* _Exercise instructions_
Would you please repeat exactly the entries below, starting at the line with "wrist: (61, 157)" and ending at the line with "pinky dip: (117, 230)", and nothing outside that range? Leave out the pictures.

* _Input data_
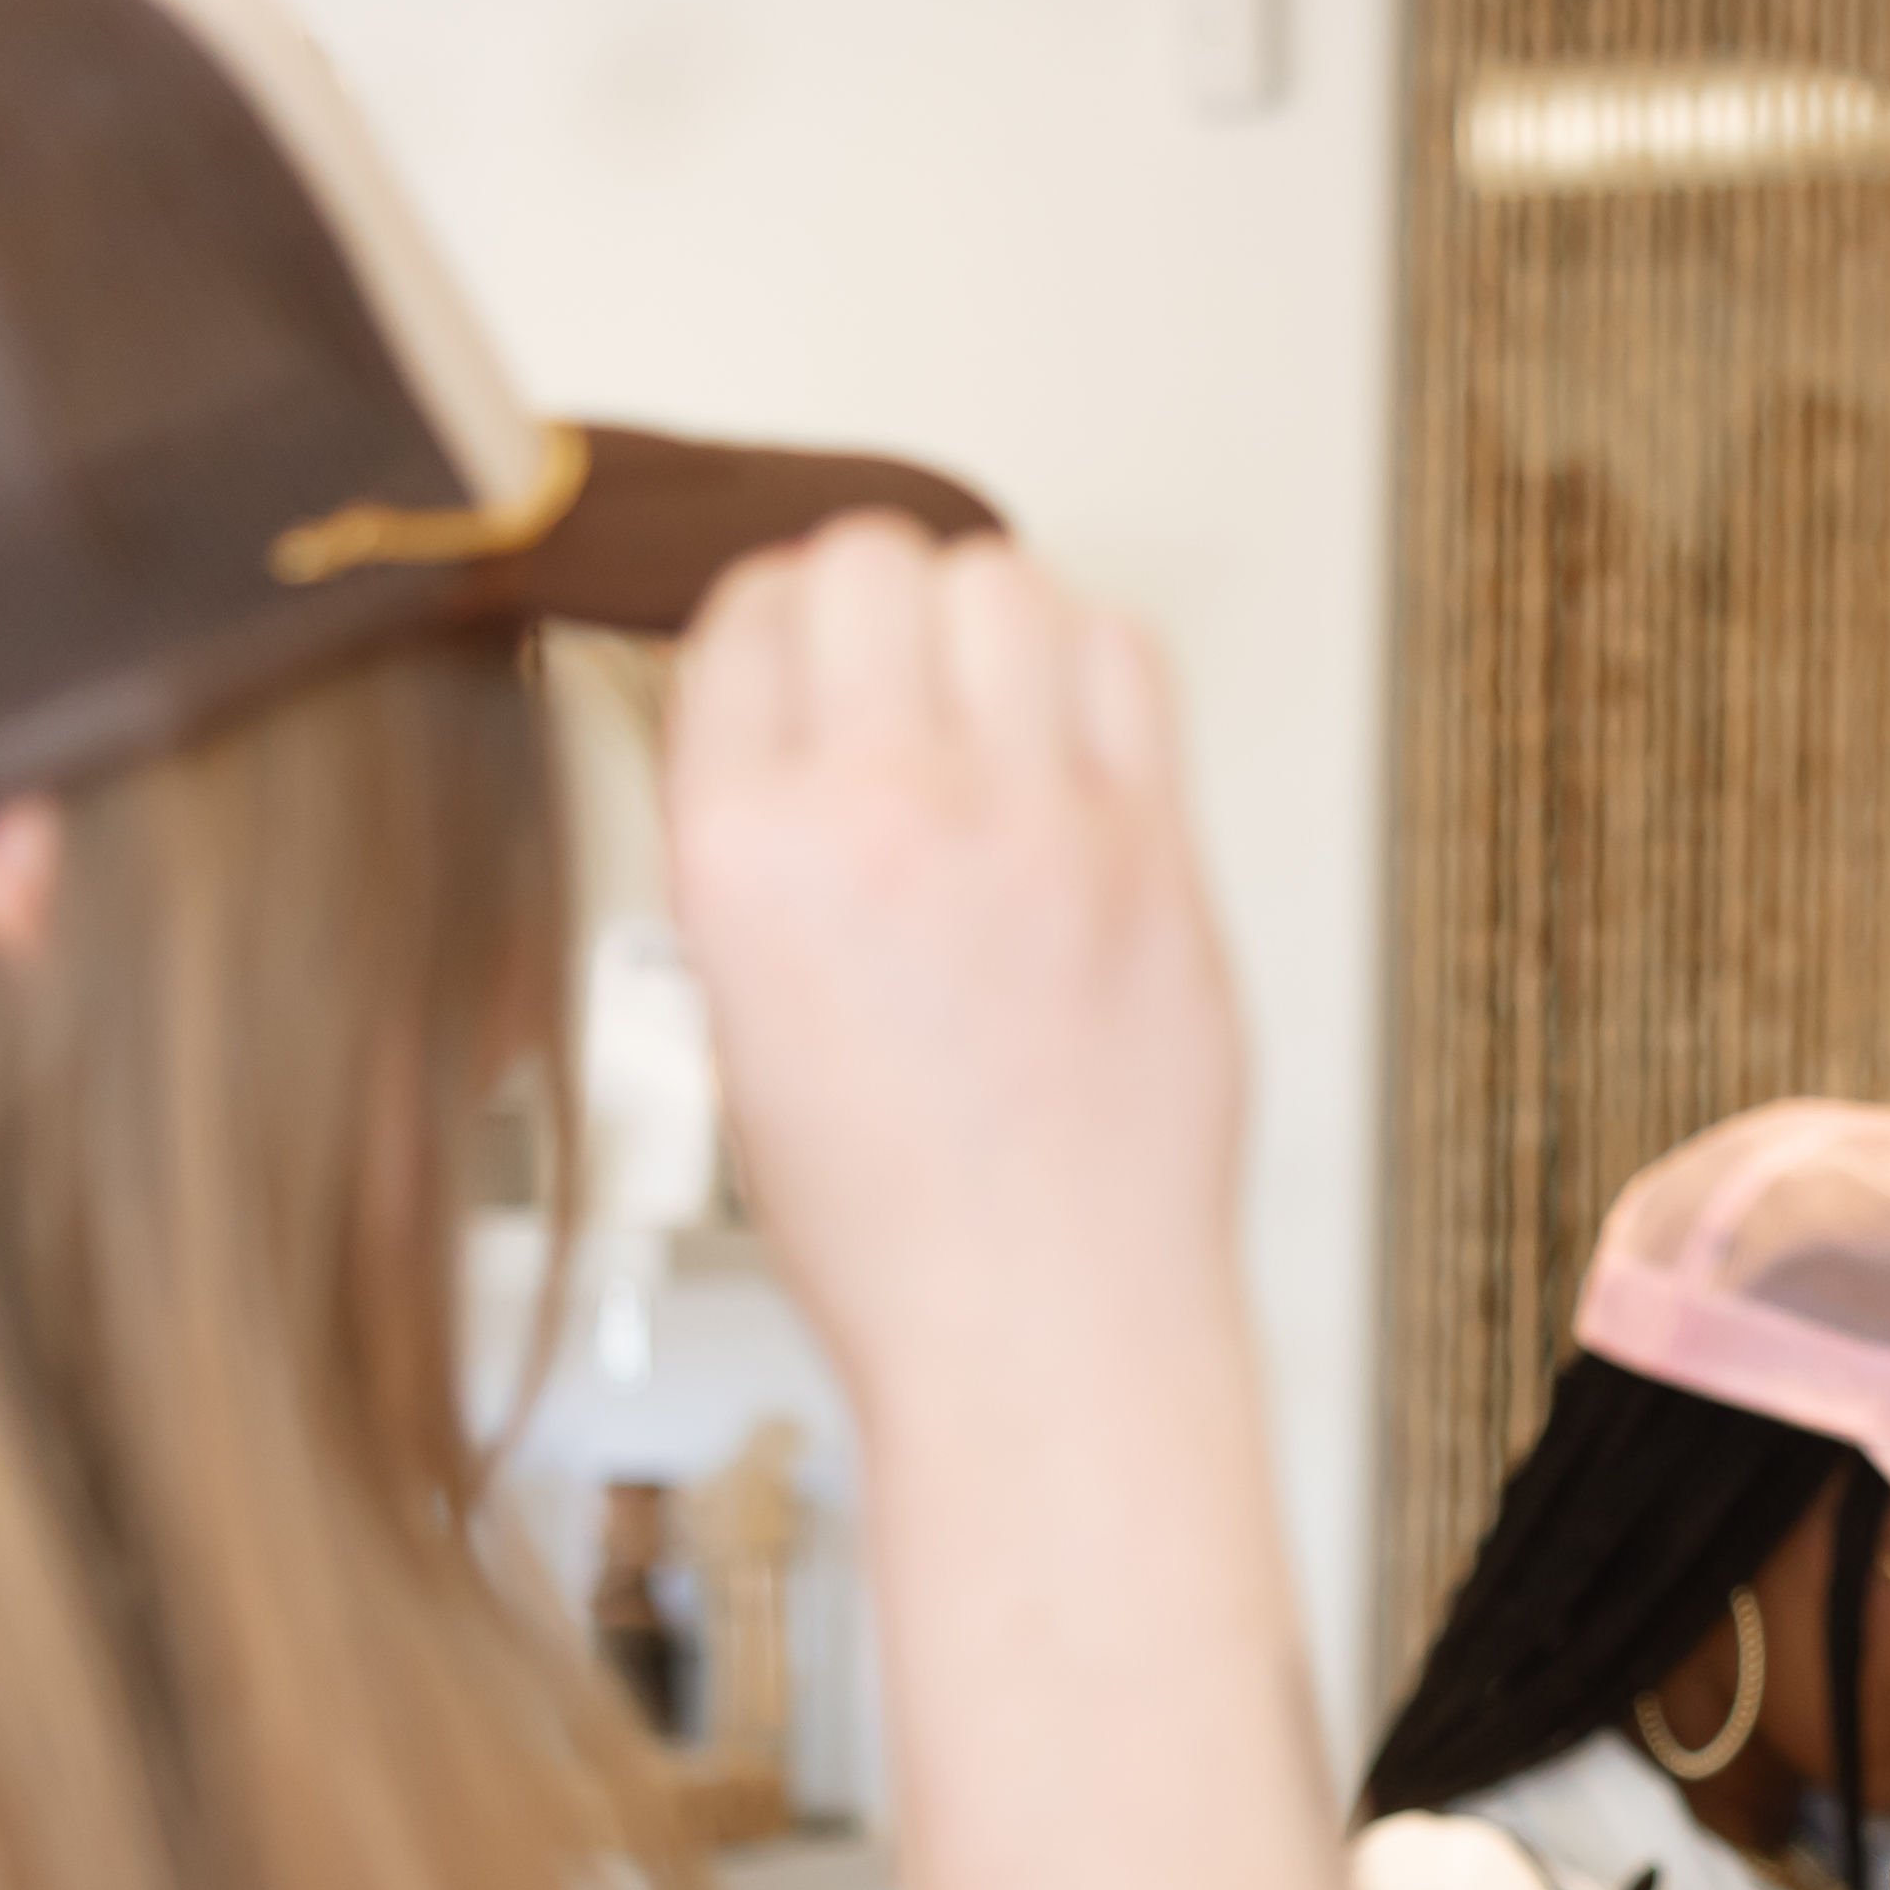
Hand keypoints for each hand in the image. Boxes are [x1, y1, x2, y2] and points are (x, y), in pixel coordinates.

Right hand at [655, 522, 1245, 1386]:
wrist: (1038, 1328)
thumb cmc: (896, 1224)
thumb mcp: (741, 1023)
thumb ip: (767, 855)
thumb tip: (803, 740)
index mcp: (740, 860)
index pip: (738, 624)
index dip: (770, 631)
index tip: (798, 661)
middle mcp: (878, 814)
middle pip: (865, 561)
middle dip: (867, 602)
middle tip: (890, 669)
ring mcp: (1030, 821)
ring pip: (1002, 578)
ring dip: (982, 615)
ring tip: (984, 697)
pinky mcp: (1152, 847)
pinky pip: (1124, 654)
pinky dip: (1090, 660)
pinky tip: (1072, 730)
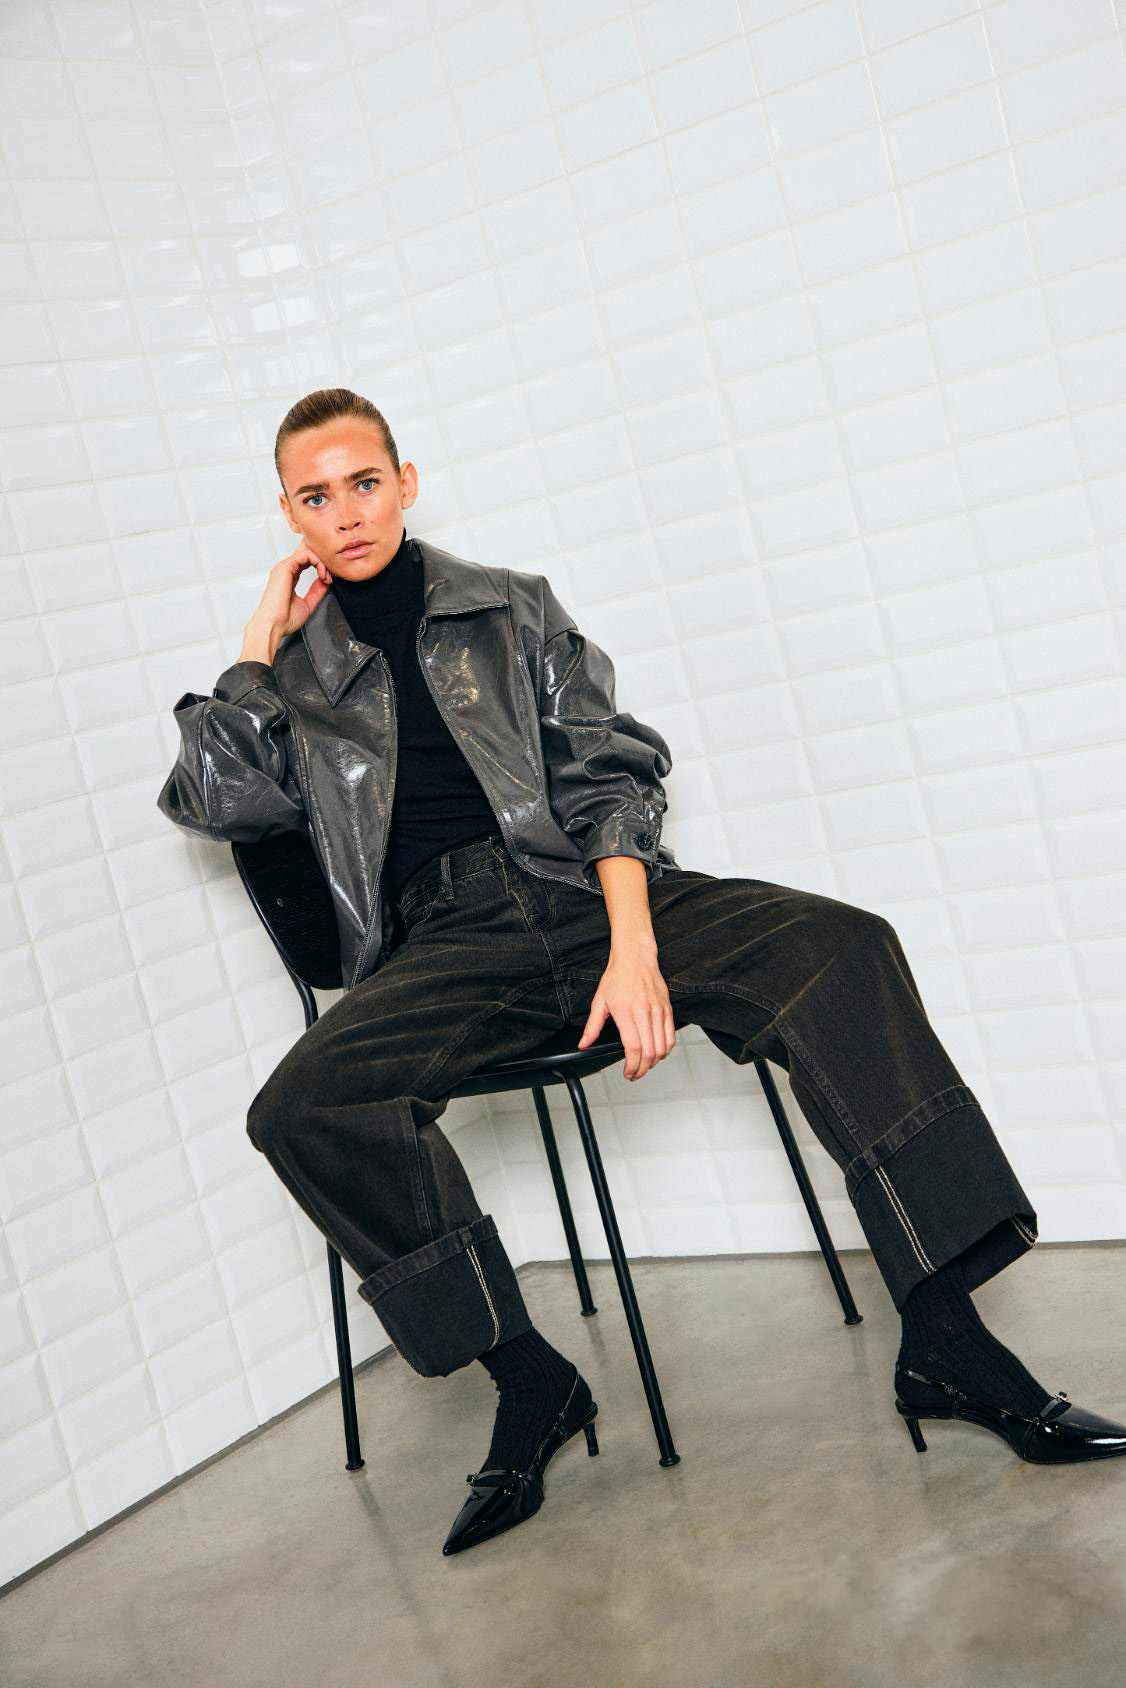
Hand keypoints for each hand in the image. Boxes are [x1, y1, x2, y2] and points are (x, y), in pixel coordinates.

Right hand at [246, 540, 333, 649]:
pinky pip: (305, 554)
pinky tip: (322, 573)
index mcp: (288, 579)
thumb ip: (317, 591)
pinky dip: (318, 562)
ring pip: (307, 553)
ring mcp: (284, 568)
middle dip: (322, 563)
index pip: (306, 564)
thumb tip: (325, 582)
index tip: (329, 580)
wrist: (274, 625)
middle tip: (330, 577)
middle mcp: (285, 571)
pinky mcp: (285, 567)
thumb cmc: (284, 619)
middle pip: (307, 555)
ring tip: (326, 577)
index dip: (320, 568)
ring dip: (322, 563)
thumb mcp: (308, 603)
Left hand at [576, 949, 675, 1080]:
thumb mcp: (600, 1001)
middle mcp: (645, 1012)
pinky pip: (671, 1036)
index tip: (627, 1073)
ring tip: (644, 1064)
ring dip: (654, 1062)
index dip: (632, 1066)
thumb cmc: (618, 976)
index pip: (633, 1048)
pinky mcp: (668, 1009)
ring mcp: (659, 1011)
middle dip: (642, 1069)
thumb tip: (584, 1043)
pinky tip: (657, 1052)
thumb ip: (593, 1026)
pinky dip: (666, 1049)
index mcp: (626, 1011)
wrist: (636, 958)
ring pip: (663, 1047)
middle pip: (649, 1052)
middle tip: (635, 1074)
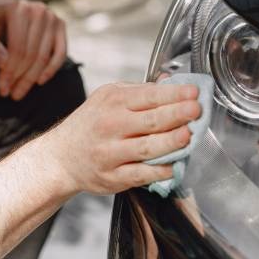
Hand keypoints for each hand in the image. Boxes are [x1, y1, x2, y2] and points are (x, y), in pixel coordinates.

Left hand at [0, 0, 66, 100]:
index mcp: (18, 9)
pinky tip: (39, 81)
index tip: (2, 89)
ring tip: (20, 92)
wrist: (3, 11)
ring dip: (32, 78)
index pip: (17, 48)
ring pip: (45, 56)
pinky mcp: (60, 25)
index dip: (10, 72)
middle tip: (11, 94)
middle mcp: (38, 10)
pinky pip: (60, 53)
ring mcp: (52, 17)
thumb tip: (3, 63)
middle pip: (32, 54)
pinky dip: (51, 69)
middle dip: (21, 78)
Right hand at [43, 82, 201, 194]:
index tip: (193, 93)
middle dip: (177, 114)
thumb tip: (170, 81)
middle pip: (150, 120)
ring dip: (171, 142)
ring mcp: (110, 152)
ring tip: (189, 135)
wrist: (61, 157)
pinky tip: (174, 165)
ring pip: (147, 147)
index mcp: (112, 101)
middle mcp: (110, 125)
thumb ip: (140, 91)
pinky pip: (140, 174)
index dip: (174, 94)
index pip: (149, 95)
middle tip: (197, 110)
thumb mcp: (107, 98)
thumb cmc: (90, 125)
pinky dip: (159, 170)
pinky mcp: (112, 176)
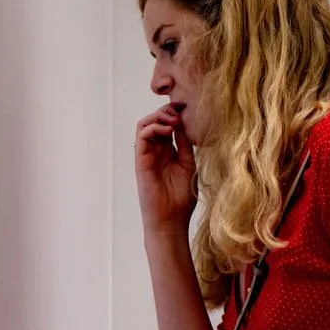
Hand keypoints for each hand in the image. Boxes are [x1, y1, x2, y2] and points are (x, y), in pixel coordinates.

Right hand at [135, 105, 197, 236]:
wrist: (171, 220)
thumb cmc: (181, 198)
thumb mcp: (187, 164)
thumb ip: (183, 144)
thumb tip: (183, 123)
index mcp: (167, 152)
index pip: (166, 125)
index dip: (174, 114)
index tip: (188, 110)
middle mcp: (155, 151)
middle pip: (154, 121)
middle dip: (166, 111)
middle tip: (180, 111)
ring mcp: (147, 155)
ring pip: (144, 125)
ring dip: (158, 116)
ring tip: (173, 120)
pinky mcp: (141, 161)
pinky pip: (141, 137)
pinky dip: (153, 127)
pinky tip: (168, 130)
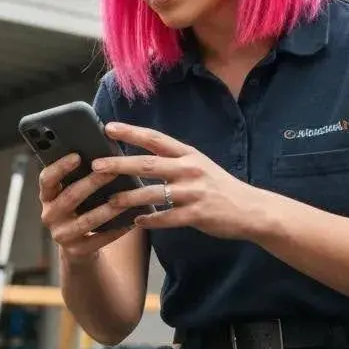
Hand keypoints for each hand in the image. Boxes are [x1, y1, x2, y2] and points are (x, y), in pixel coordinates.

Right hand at [39, 152, 134, 259]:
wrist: (78, 246)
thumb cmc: (80, 209)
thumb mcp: (71, 193)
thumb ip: (79, 176)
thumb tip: (104, 154)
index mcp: (47, 196)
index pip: (46, 179)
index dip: (60, 167)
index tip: (77, 155)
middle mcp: (49, 215)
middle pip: (70, 197)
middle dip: (92, 183)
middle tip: (112, 171)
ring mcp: (62, 235)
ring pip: (87, 220)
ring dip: (108, 208)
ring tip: (127, 197)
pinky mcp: (77, 251)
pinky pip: (100, 239)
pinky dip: (117, 230)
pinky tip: (132, 220)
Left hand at [89, 123, 266, 238]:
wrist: (252, 209)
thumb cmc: (220, 187)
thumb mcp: (199, 165)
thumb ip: (173, 161)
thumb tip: (142, 159)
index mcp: (188, 154)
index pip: (155, 139)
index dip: (130, 132)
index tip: (108, 127)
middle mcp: (189, 170)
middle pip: (148, 164)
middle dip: (119, 164)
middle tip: (96, 165)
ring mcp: (193, 192)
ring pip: (153, 194)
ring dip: (129, 198)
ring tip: (110, 201)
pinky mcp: (197, 214)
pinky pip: (167, 218)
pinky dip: (150, 220)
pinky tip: (137, 222)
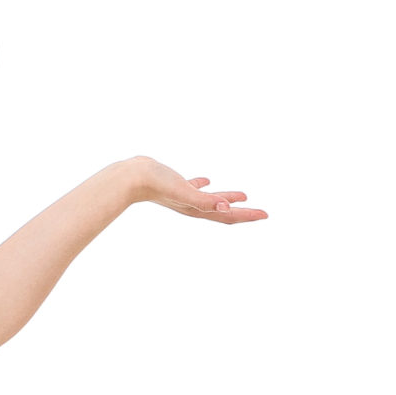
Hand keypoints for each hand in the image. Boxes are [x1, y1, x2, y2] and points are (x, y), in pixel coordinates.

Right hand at [118, 156, 268, 223]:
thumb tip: (225, 207)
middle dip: (243, 212)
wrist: (129, 179)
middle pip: (223, 211)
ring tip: (242, 196)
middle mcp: (192, 206)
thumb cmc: (156, 185)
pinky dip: (203, 186)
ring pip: (210, 200)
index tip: (266, 214)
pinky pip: (193, 187)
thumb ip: (204, 200)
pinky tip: (206, 180)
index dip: (248, 215)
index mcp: (196, 209)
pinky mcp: (174, 186)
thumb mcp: (184, 191)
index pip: (228, 215)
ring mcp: (183, 197)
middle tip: (261, 212)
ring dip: (226, 198)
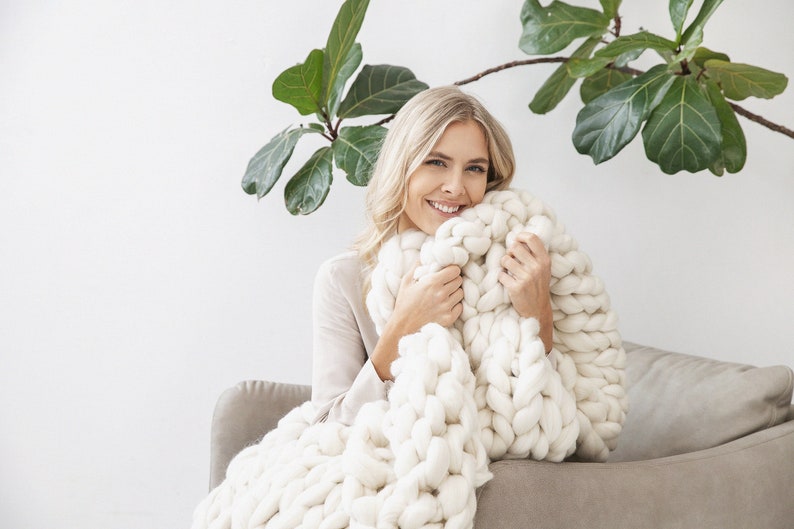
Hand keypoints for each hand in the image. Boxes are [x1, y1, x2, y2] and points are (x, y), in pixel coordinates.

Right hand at [370, 263, 462, 380]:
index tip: (448, 272)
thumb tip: (424, 256)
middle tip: (446, 283)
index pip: (455, 270)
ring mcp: (446, 307)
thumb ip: (416, 267)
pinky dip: (455, 305)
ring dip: (455, 292)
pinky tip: (445, 305)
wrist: (403, 328)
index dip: (452, 270)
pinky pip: (460, 307)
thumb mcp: (406, 282)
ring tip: (445, 294)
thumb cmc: (404, 304)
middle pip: (459, 280)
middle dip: (453, 280)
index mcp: (432, 283)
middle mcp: (441, 294)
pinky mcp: (449, 318)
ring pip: (461, 293)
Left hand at [499, 232, 552, 350]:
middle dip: (509, 252)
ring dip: (504, 265)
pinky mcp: (516, 288)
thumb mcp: (543, 269)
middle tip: (512, 260)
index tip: (517, 241)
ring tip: (509, 271)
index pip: (532, 238)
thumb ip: (534, 254)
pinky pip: (501, 275)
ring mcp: (527, 278)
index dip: (521, 236)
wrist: (537, 310)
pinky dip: (501, 278)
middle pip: (515, 247)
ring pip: (505, 260)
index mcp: (545, 260)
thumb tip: (517, 238)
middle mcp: (537, 267)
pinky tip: (508, 282)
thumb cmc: (538, 286)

* _Answer for this exercise_
wrist: (61, 157)
pinky tip: (174, 165)
ring pip: (147, 147)
index mcp: (112, 101)
middle mcp: (110, 125)
thumb ip: (140, 91)
pinky pip: (140, 174)
index dip: (174, 94)
index pip: (149, 95)
middle tip: (197, 110)
thumb mcp: (107, 98)
thumb cmc: (90, 125)
pinky dip: (159, 170)
pinky mcp: (112, 176)
Hand keypoints for each hand in the image. Boxes are [x1, y1, x2, y2] and points are (x, y), in pixel coordinates.

Right hand at [135, 105, 197, 236]:
wrist: (171, 220)
thumb cmc: (181, 198)
thumb mcp: (187, 164)
thumb ip: (183, 144)
thumb tip: (183, 123)
index mcp: (167, 152)
index pip: (166, 125)
index dip: (174, 114)
index tip: (188, 110)
middle mcp: (155, 151)
middle pip: (154, 121)
middle dip: (166, 111)
middle tip: (180, 111)
ring mcp: (147, 155)
ring pip: (144, 125)
ring dip: (158, 116)
ring tip: (173, 120)
pinky mcp: (141, 161)
pinky pip: (141, 137)
pinky dip: (153, 127)
pinky tip: (168, 130)
Hand keypoints for each hand in the image. Boxes are [x1, y1, x2, y2] and points are (x, y), in pixel coordinates.

Right hand at [39, 152, 134, 259]:
wrist: (78, 246)
thumb cmc: (80, 209)
thumb mcp: (71, 193)
thumb ip: (79, 176)
thumb tip: (104, 154)
index mcp: (47, 196)
index pip: (46, 179)
index dip: (60, 167)
index tip: (77, 155)
middle mcp: (49, 215)
middle pip: (70, 197)
middle dip: (92, 183)
middle tip: (112, 171)
ring mcp: (62, 235)
ring pip: (87, 220)
ring dip: (108, 208)
ring tip: (127, 197)
pinky mcp: (77, 251)
pinky pip: (100, 239)
pinky dip: (117, 230)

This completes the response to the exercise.